Effective colorectal cancer screening combined with increased awareness and surveillance programmes for high-risk patients- results in diagnosis at earlier stages.  (IARC 2019)  This is thought to contribute to the reduced colorectal cancer mortality (10% drop on average across EU countries between 2000 and 2015) and increased survival rates (five-year net survival improved from 54% to 60% and 52% to 58% between 2000-04 and 2010-14 for colon and rectal cancer respectively) from colorectal cancer observed in most European countries (OECD 2018) . Colorectal cancer screening may also avert the development of cancer by detecting precancerous lesions that can be surgically removed.

A screening appointment with the healthcare provider can also be a good counselling opportunity to convey evidence-based health and wellbeing messages (World Cancer Report 2020) . The European Commission Initiative on Colorectal Cancer (ECICC) will develop person-centred evidence-based guidelines and a quality assurance scheme for healthcare services involved in the colorectal cancer care pathway, including screening and diagnosis (ECICC 2020 (pdf)) .

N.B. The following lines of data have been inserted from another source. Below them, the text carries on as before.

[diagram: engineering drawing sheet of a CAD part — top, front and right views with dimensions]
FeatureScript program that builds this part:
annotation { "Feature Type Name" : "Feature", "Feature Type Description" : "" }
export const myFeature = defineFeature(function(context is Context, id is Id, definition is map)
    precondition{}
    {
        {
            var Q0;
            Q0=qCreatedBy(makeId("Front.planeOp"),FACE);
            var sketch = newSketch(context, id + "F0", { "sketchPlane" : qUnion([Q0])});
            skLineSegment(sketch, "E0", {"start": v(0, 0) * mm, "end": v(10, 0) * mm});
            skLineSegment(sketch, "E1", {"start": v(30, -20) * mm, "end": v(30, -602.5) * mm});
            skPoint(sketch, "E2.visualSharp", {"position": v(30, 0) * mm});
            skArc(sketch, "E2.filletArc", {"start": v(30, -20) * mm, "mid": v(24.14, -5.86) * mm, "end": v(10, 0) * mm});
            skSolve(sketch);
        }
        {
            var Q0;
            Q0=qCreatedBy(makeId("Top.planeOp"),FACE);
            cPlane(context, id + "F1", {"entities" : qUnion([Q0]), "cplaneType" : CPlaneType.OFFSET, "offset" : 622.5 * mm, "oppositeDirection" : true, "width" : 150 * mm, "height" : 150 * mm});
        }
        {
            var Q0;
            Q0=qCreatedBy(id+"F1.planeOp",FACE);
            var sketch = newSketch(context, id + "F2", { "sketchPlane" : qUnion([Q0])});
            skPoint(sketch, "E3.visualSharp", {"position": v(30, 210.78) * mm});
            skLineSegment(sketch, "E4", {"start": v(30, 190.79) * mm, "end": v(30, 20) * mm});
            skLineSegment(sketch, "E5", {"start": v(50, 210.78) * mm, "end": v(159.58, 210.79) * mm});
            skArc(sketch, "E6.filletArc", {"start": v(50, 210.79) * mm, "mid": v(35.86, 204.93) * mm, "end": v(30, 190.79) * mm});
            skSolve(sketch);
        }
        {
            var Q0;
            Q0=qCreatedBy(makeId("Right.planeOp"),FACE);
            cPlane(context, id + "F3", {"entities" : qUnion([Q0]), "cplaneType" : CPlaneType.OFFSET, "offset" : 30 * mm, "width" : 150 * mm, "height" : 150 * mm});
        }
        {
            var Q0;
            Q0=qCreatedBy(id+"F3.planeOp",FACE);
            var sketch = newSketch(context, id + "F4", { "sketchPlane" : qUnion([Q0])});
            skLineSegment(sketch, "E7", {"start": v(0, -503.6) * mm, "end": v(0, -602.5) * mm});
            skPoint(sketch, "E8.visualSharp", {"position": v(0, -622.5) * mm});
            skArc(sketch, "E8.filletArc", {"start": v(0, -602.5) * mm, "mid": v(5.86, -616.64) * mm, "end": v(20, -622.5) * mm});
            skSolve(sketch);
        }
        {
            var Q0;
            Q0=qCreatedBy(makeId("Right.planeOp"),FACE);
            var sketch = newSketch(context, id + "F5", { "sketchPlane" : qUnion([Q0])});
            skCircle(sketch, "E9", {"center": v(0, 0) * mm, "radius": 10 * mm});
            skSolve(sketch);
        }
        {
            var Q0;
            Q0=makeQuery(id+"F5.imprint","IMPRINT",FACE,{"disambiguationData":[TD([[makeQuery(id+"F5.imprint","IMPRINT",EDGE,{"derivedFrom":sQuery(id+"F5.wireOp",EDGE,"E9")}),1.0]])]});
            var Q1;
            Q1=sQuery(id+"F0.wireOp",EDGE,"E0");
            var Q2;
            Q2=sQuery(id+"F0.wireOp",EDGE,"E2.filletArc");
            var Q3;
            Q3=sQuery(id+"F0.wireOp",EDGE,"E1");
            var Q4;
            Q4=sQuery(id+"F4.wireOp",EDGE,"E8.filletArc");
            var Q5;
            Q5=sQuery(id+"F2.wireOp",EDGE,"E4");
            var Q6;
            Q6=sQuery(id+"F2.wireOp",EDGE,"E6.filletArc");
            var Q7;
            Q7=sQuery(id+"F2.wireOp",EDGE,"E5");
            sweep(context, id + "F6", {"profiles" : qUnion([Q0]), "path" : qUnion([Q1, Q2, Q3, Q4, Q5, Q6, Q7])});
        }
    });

Several policy actions were proposed to be considered in the colorectal cancer screening (Digestive Cancers Europe 2019 (pdf)) , including:

  • improvement of national colorectal cancer control programmes (from screening to treatment), their implementation and capacity building,

  • undertaking consistent and regular EU-wide monitoring of screening programmes adherence and (cost-)effectiveness,

  • promoting multi-stakeholder colorectal cancer initiatives and exchange of best practices,

  • create educational materials and organise colorectal cancer awareness-raising campaigns and counselling services, such as those in the workplace (Centers for Disease Control and Prevention 2018) :

    • health-related programmes (classes, seminars or competitions) and policies for colorectal cancer screening,

    • employee health surveys in the workplace that assess employee health and present opportunities to educate individual employees to their needs for screening and follow-up,

    • worksite-wide education campaigns to increase use of screening services,

    • providing sick leave or flexi-time for employees who need screening or clinical follow-up.